Signal and noise have no relation at all to grain in the context of silver halide films. The only noise is fog: unexposed grains that develop anyway. Everything else is "signal". The size and shape of the resulting grain is dependent on the type of halides, the shape of the grain, and the required speed when formulating the emulsion.
Your developer will not change the actual grain size. That is built into the emulsion when it is produced. No developer, solvent or not, is going to break up the grain into smaller pieces. But size and shape do have to do with the developer and how that either encourages or discourages the growth of filamentary silver. This is quite dependent on the pH at which the developing agent is active, and the type of developing agent. It's not actually clear in later research that there is even a strong relationship between solvency and grain shape or size. There were suggestions for a long time that physical development played a big role and solvency was required to further that. But later research and developer formulations show that even this is not well understood, despite earlier works touting it as fact.

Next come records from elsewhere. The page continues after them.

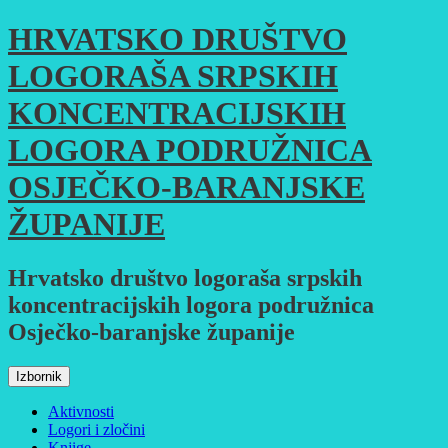
Skoči
HRVATSKO DRUŠTVO
do
sadržaja
LOGORAŠA SRPSKIH
KONCENTRACIJSKIH
LOGORA PODRUŽNICA
OSJEČKO-BARANJSKE
ŽUPANIJE
Hrvatsko društvo logoraša srpskih
koncentracijskih logora podružnica
Osječko-baranjske županije
Izbornik
Aktivnosti
Logori i zločini
Knjige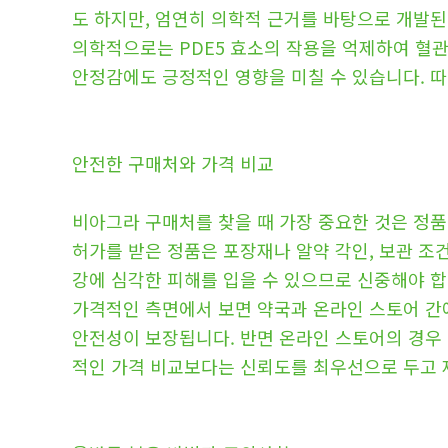
도 하지만, 엄연히 의학적 근거를 바탕으로 개발된
의학적으로는 PDE5 효소의 작용을 억제하여 혈관
안정감에도 긍정적인 영향을 미칠 수 있습니다. 따
안전한 구매처와 가격 비교
비아그라 구매처를 찾을 때 가장 중요한 것은 정
허가를 받은 정품은 포장재나 알약 각인, 보관 조
강에 심각한 피해를 입을 수 있으므로 신중해야 합
가격적인 측면에서 보면 약국과 온라인 스토어 간에
안전성이 보장됩니다. 반면 온라인 스토어의 경우 
적인 가격 비교보다는 신뢰도를 최우선으로 두고 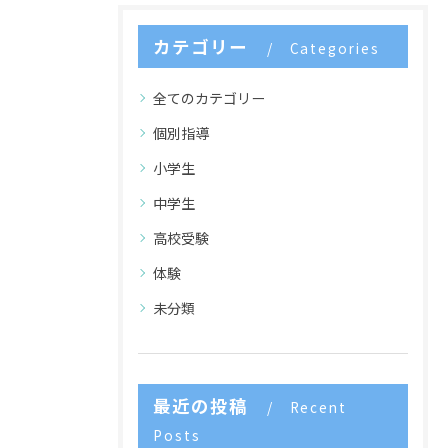
カテゴリー
Categories
全てのカテゴリー
個別指導
小学生
中学生
高校受験
体験
未分類
最近の投稿
Recent
Posts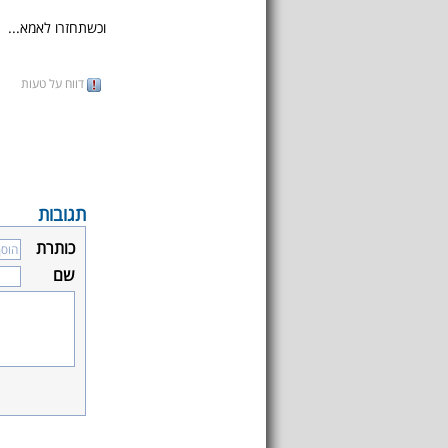
וכשתחזרו לאמא...
דווח על טעות
תגובות
כותרת
שם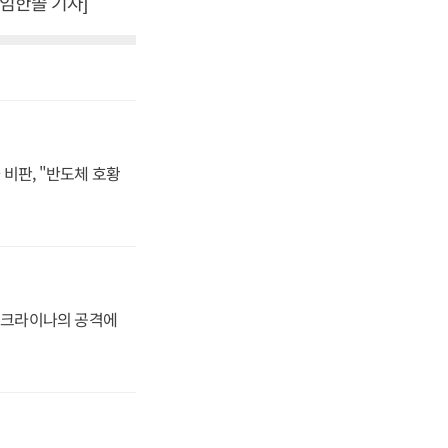
 임한솔 기자]
비판, "반도체 호황
 우크라이나의 공격에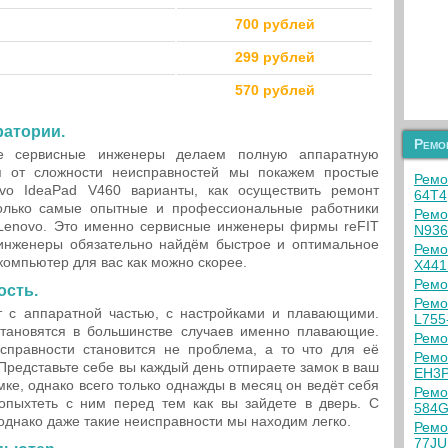
700 рублей
299 рублей
570 рублей
ратории.
Ремо
е сервисные инженеры делаем полную аппаратную
дя от сложности неисправностей мы покажем простые
Ремо
vo IdeaPad V460 варианты, как осуществить ремонт
64T4
Только самые опытные и профессиональные работники
Ремо
 Lenovo. Это именно сервисные инженеры фирмы reFIT
N93
 инженеры обязательно найдём быстрое и оптимальное
Ремо
компьютер для вас как можно скорее.
X44
Ремо
ость.
Ремо
 с аппаратной частью, с настройками и плавающими.
L755
тановятся в большинстве случаев именно плавающие.
Ремо
правности становится не проблема, а то что для её
Ремо
Представьте себе вы каждый день отпираете замок в ваш
EH3
мке, однако всего только однажды в месяц он ведёт себя
Ремо
опыхтеть с ним перед тем как вы зайдете в дверь. С
584G
однако даже такие неисправности мы находим легко.
Ремо
77JU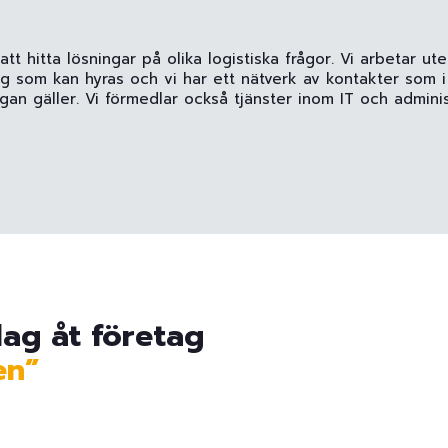
t hitta lösningar på olika logistiska frågor. Vi arbetar ute
ing som kan hyras och vi har ett nätverk av kontakter som i v
an gäller. Vi förmedlar också tjänster inom IT och admin
lag åt företag
en”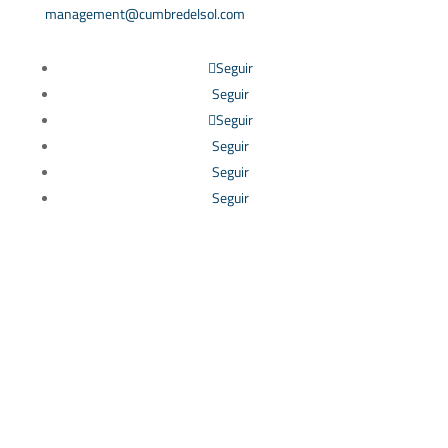
management@cumbredelsol.com
Seguir
Seguir
Seguir
Seguir
Seguir
Seguir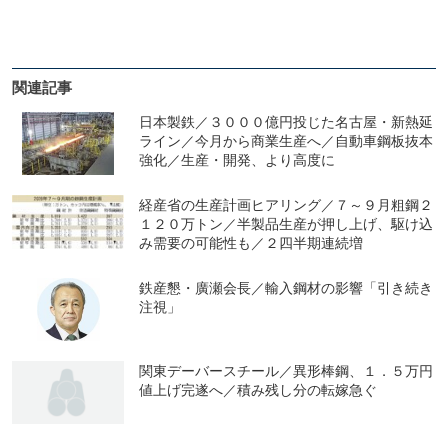
関連記事
日本製鉄／３０００億円投じた名古屋・新熱延
ライン／今月から商業生産へ／自動車鋼板抜本
強化／生産・開発、より高度に
経産省の生産計画ヒアリング／７～９月粗鋼２
１２０万トン／半製品生産が押し上げ、駆け込
み需要の可能性も／２四半期連続増
鉄産懇・廣瀬会長／輸入鋼材の影響「引き続き
注視」
関東デーバースチール／異形棒鋼、１．５万円
値上げ完遂へ／積み残し分の転嫁急ぐ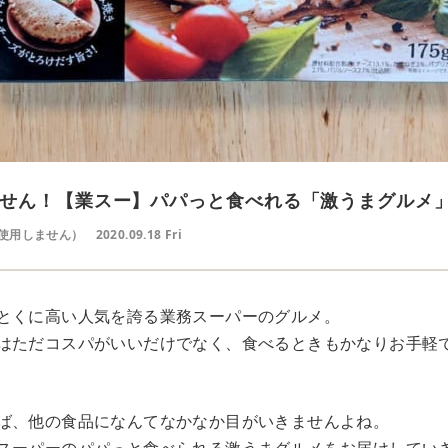
せん！【業スー】パパっと食べれる「激うまグルメ
使用しません）
2020.09.18 Fri
とくに高い人気を誇る業務スーパーのグルメ。
はただコスパがいいだけでなく、食べるときもかなりお手軽
ば、他の食品になんてなかなか目がいきませんよね。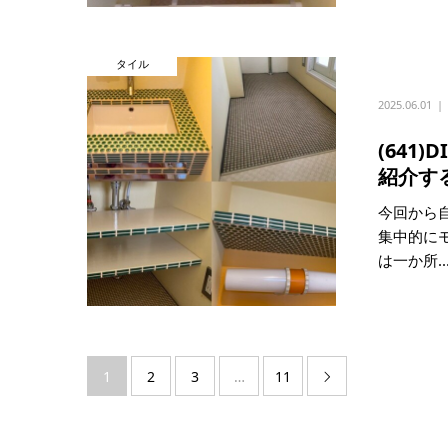
タイル
2025.06.01
(641
紹介す
今回から
集中的に
は一か所..
1
2
3
…
11
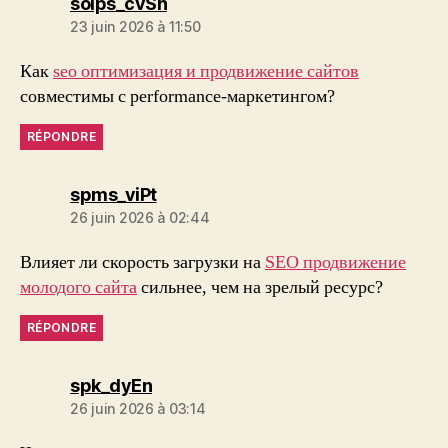
dit :
soips_cvSn
23 juin 2026 à 11:50
Как
seo оптимизация и продвижение сайтов
совместимы с performance-маркетингом?
RÉPONDRE
dit :
spms_viPt
26 juin 2026 à 02:44
Влияет ли скорость загрузки на
SEO продвижение
молодого сайта
сильнее, чем на зрелый ресурс?
RÉPONDRE
dit :
spk_dyEn
26 juin 2026 à 03:14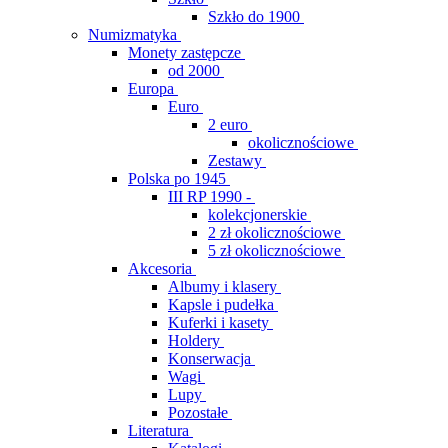
Szkło do 1900
Numizmatyka
Monety zastępcze
od 2000
Europa
Euro
2 euro
okolicznościowe
Zestawy
Polska po 1945
III RP 1990 -
kolekcjonerskie
2 zł okolicznościowe
5 zł okolicznościowe
Akcesoria
Albumy i klasery
Kapsle i pudełka
Kuferki i kasety
Holdery
Konserwacja
Wagi
Lupy
Pozostałe
Literatura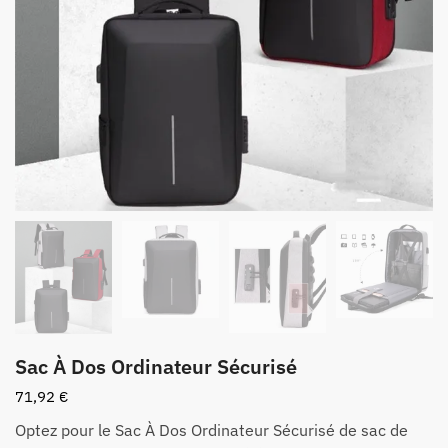
Sac À Dos Ordinateur Sécurisé
71,92
€
Optez pour le Sac À Dos Ordinateur Sécurisé de sac de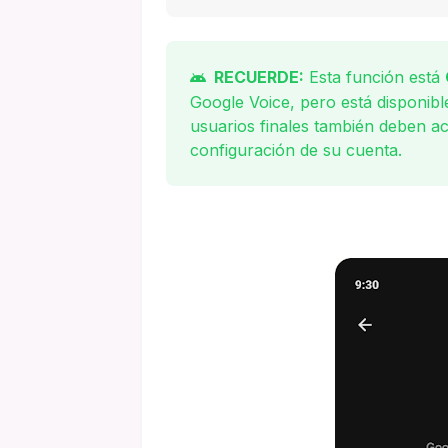
RECUERDE:
Esta función está
Google Voice, pero está disponibl
usuarios finales también deben ac
configuración de su cuenta.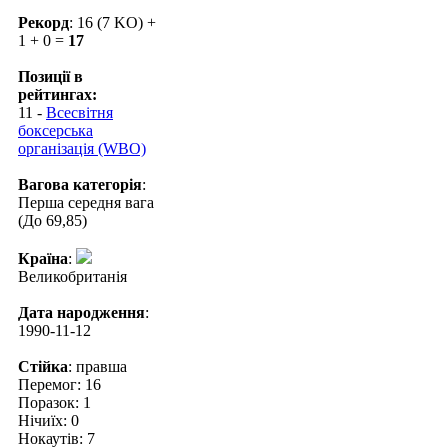
Рекорд
: 16 (7 KO) +
1 + 0 =
17
Позиції в
рейтингах:
11 -
Всесвітня
боксерська
організація (WBO)
Вагова категорія
:
Перша середня вага
(До 69,85)
Країна
:
Великобританія
Дата народження
:
1990-11-12
Стійка
: правша
Перемог: 16
Поразок: 1
Нічиїх: 0
Нокаутів: 7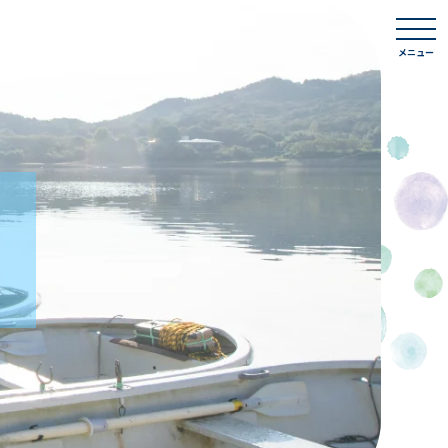
togg
navi
メニュー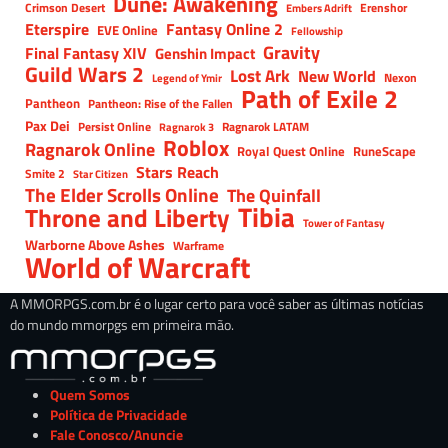
Dune: Awakening
Crimson Desert
Erenshor
Embers Adrift
Eterspire
Fantasy Online 2
EVE Online
Fellowship
Gravity
Final Fantasy XIV
Genshin Impact
Guild Wars 2
Lost Ark
New World
Nexon
Legend of Ymir
Path of Exile 2
Pantheon
Pantheon: Rise of the Fallen
Pax Dei
Persist Online
Ragnarok LATAM
Ragnarok 3
Roblox
Ragnarok Online
Royal Quest Online
RuneScape
Stars Reach
Smite 2
Star Citizen
The Elder Scrolls Online
The Quinfall
Tibia
Throne and Liberty
Tower of Fantasy
Warborne Above Ashes
Warframe
World of Warcraft
A MMORPGS.com.br é o lugar certo para você saber as últimas notícias
do mundo mmorpgs em primeira mão.
Quem Somos
Política de Privacidade
Fale Conosco/Anuncie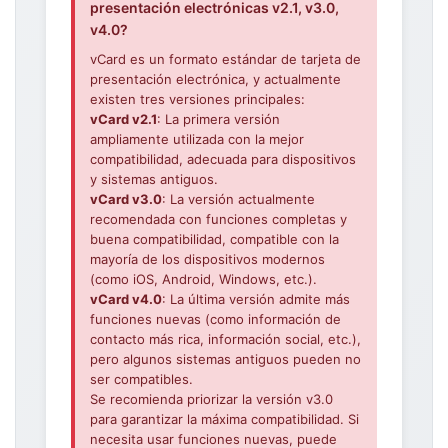
presentación electrónicas v2.1, v3.0,
v4.0?
vCard es un formato estándar de tarjeta de
presentación electrónica, y actualmente
existen tres versiones principales:
vCard v2.1
: La primera versión
ampliamente utilizada con la mejor
compatibilidad, adecuada para dispositivos
y sistemas antiguos.
vCard v3.0
: La versión actualmente
recomendada con funciones completas y
buena compatibilidad, compatible con la
mayoría de los dispositivos modernos
(como iOS, Android, Windows, etc.).
vCard v4.0
: La última versión admite más
funciones nuevas (como información de
contacto más rica, información social, etc.),
pero algunos sistemas antiguos pueden no
ser compatibles.
Se recomienda priorizar la versión v3.0
para garantizar la máxima compatibilidad. Si
necesita usar funciones nuevas, puede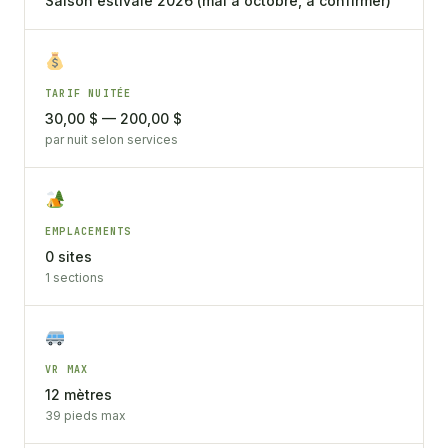
Saison estivale 2026 (mai à octobre, à confirmer)
TARIF NUITÉE
30,00 $ — 200,00 $
par nuit selon services
EMPLACEMENTS
0 sites
1 sections
VR MAX
12 mètres
39 pieds max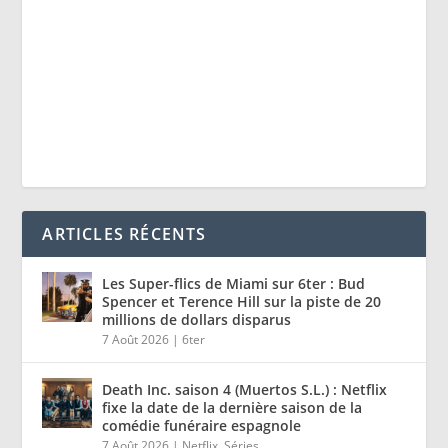
ARTICLES RÉCENTS
Les Super-flics de Miami sur 6ter : Bud
Spencer et Terence Hill sur la piste de 20
millions de dollars disparus
7 Août 2026
|
6ter
Death Inc. saison 4 (Muertos S.L.) : Netflix
fixe la date de la dernière saison de la
comédie funéraire espagnole
7 Août 2026
|
Netflix
,
Séries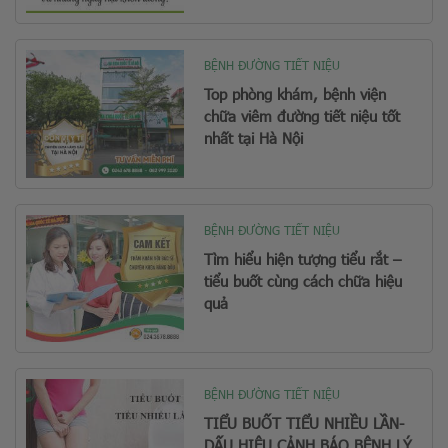
BỆNH ĐƯỜNG TIẾT NIỆU
Top phòng khám, bệnh viện
chữa viêm đường tiết niệu tốt
nhất tại Hà Nội
BỆNH ĐƯỜNG TIẾT NIỆU
Tìm hiểu hiện tượng tiểu rắt –
tiểu buốt cùng cách chữa hiệu
quả
BỆNH ĐƯỜNG TIẾT NIỆU
TIỂU BUỐT TIỂU NHIỀU LẦN-
DẤU HIỆU CẢNH BÁO BỆNH LÝ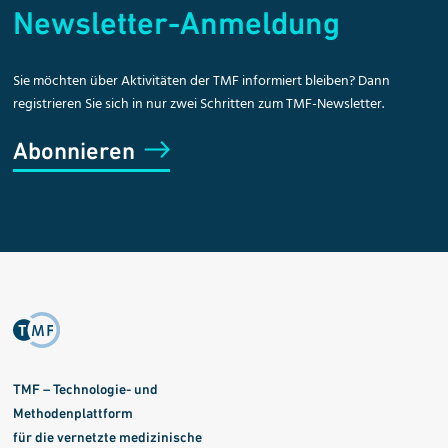
Newsletter-Anmeldung
Sie möchten über Aktivitäten der TMF informiert bleiben? Dann
registrieren Sie sich in nur zwei Schritten zum TMF-Newsletter.
Abonnieren
TMF – Technologie- und
Methodenplattform
für die vernetzte medizinische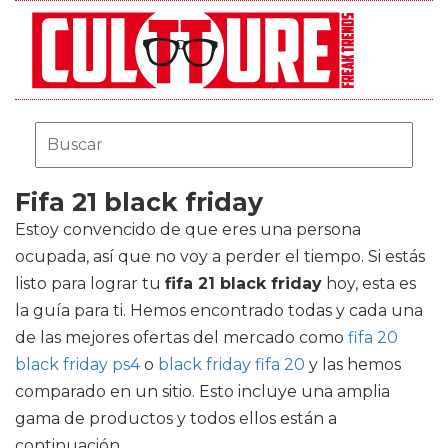
Fifa 21 black friday
Estoy convencido de que eres una persona
ocupada, así que no voy a perder el tiempo. Si estás
listo para lograr tu
fifa 21 black friday
hoy, esta es
la guía para ti. Hemos encontrado todas y cada una
de las mejores ofertas del mercado como
fifa 20
black friday ps4
o
black friday fifa 20
y las hemos
comparado en un sitio. Esto incluye una amplia
gama de productos y todos ellos están a
continuación.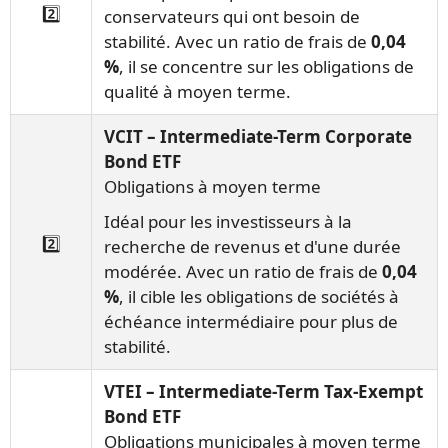
2️⃣
conservateurs qui ont besoin de
stabilité. Avec un ratio de frais de
0,04
%
, il se concentre sur les obligations de
qualité à moyen terme.
VCIT – Intermediate-Term Corporate
Bond ETF
Obligations à moyen terme
Idéal pour les investisseurs à la
2️⃣
recherche de revenus et d'une durée
modérée. Avec un ratio de frais de
0,04
%
, il cible les obligations de sociétés à
échéance intermédiaire pour plus de
stabilité.
VTEI – Intermediate-Term Tax-Exempt
Bond ETF
Obligations municipales à moyen terme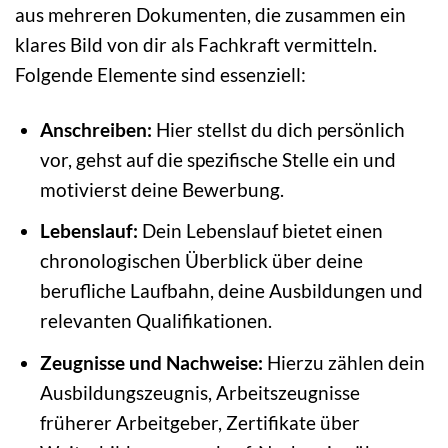
aus mehreren Dokumenten, die zusammen ein
klares Bild von dir als Fachkraft vermitteln.
Folgende Elemente sind essenziell:
Anschreiben:
Hier stellst du dich persönlich
vor, gehst auf die spezifische Stelle ein und
motivierst deine Bewerbung.
Lebenslauf:
Dein Lebenslauf bietet einen
chronologischen Überblick über deine
berufliche Laufbahn, deine Ausbildungen und
relevanten Qualifikationen.
Zeugnisse und Nachweise:
Hierzu zählen dein
Ausbildungszeugnis, Arbeitszeugnisse
früherer Arbeitgeber, Zertifikate über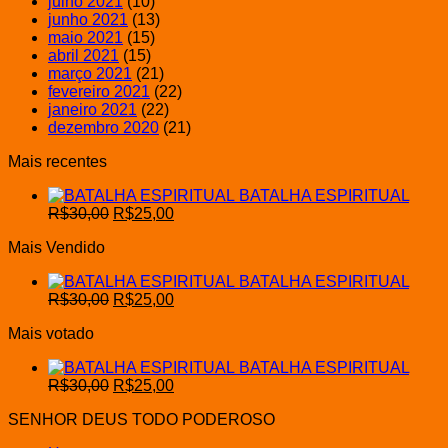
julho 2021
(10)
junho 2021
(13)
maio 2021
(15)
abril 2021
(15)
março 2021
(21)
fevereiro 2021
(22)
janeiro 2021
(22)
dezembro 2020
(21)
Mais recentes
BATALHA ESPIRITUAL
O
O
R$
30,00
R$
25,00
preço
preço
Mais Vendido
original
atual
era:
é:
BATALHA ESPIRITUAL
R$30,00.
R$25,00.
O
O
R$
30,00
R$
25,00
preço
preço
Mais votado
original
atual
era:
é:
BATALHA ESPIRITUAL
R$30,00.
R$25,00.
O
O
R$
30,00
R$
25,00
preço
preço
SENHOR DEUS TODO PODEROSO
original
atual
era:
é: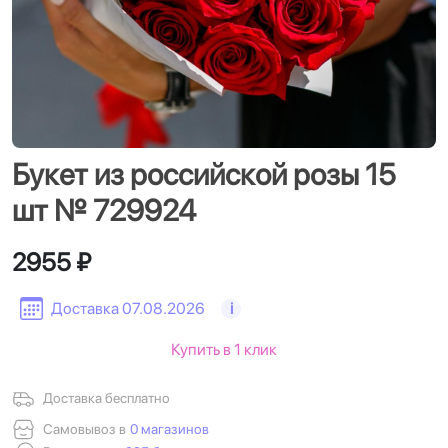
Букет из российской розы 15
шт № 729924
2955 ₽
Доставка 07.08.2026
i
Купить в 1 клик
Доставка бесплатно
Самовывоз в
0 магазинов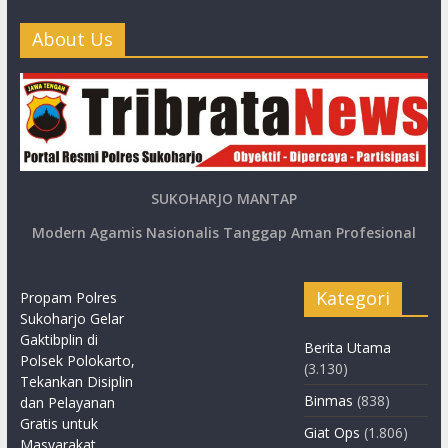
About Us
SUKOHARJO MANTAP
Modern Agamis Nasionalis Tanggap Aman Profesional
Kategori
Propam Polres
Sukoharjo Gelar
Gaktibplin di
Berita Utama
Polsek Polokarto,
(3.130)
Tekankan Disiplin
Binmas
(838)
dan Pelayanan
Gratis untuk
Giat Ops
(1.806)
Masyarakat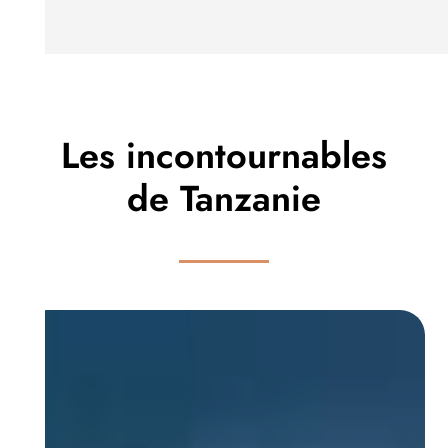
Les incontournables
de Tanzanie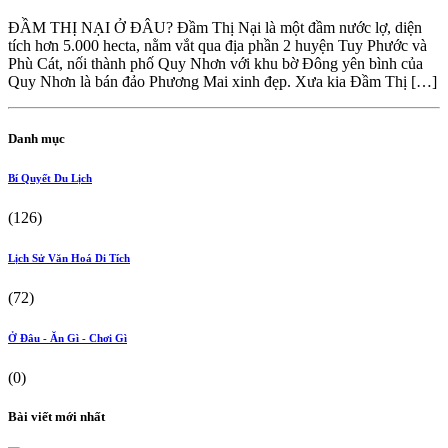
ĐẦM THỊ NẠI Ở ĐÂU? Đầm Thị Nại là một đầm nước lợ, diện
tích hơn 5.000 hecta, nằm vắt qua địa phần 2 huyện Tuy Phước và
Phù Cát, nối thành phố Quy Nhơn với khu bờ Đông yên bình của
Quy Nhơn là bán đảo Phương Mai xinh đẹp. Xưa kia Đầm Thị […]
Danh mục
Bí Quyết Du Lịch
(126)
Lịch Sử Văn Hoá Di Tích
(72)
Ở Đâu - Ăn Gì - Chơi Gì
(0)
Bài viết mới nhất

What is clear that p-aminophenol developers have a certain set of characteristics that people either like or don't. Tweaks to concentration, pH, and buffering have an effect on the output, hence the differences between Rodinal and R09. But it's all within a narrow range of results. p-aminophenol is only usefully active in a certain pH range (like all agents, though these ranges differ widely) and only stores well in a certain concentration and thus at a certain pH. Those two facts limit the potential results to a narrow spectrum. Hence the similarity of all of these developers.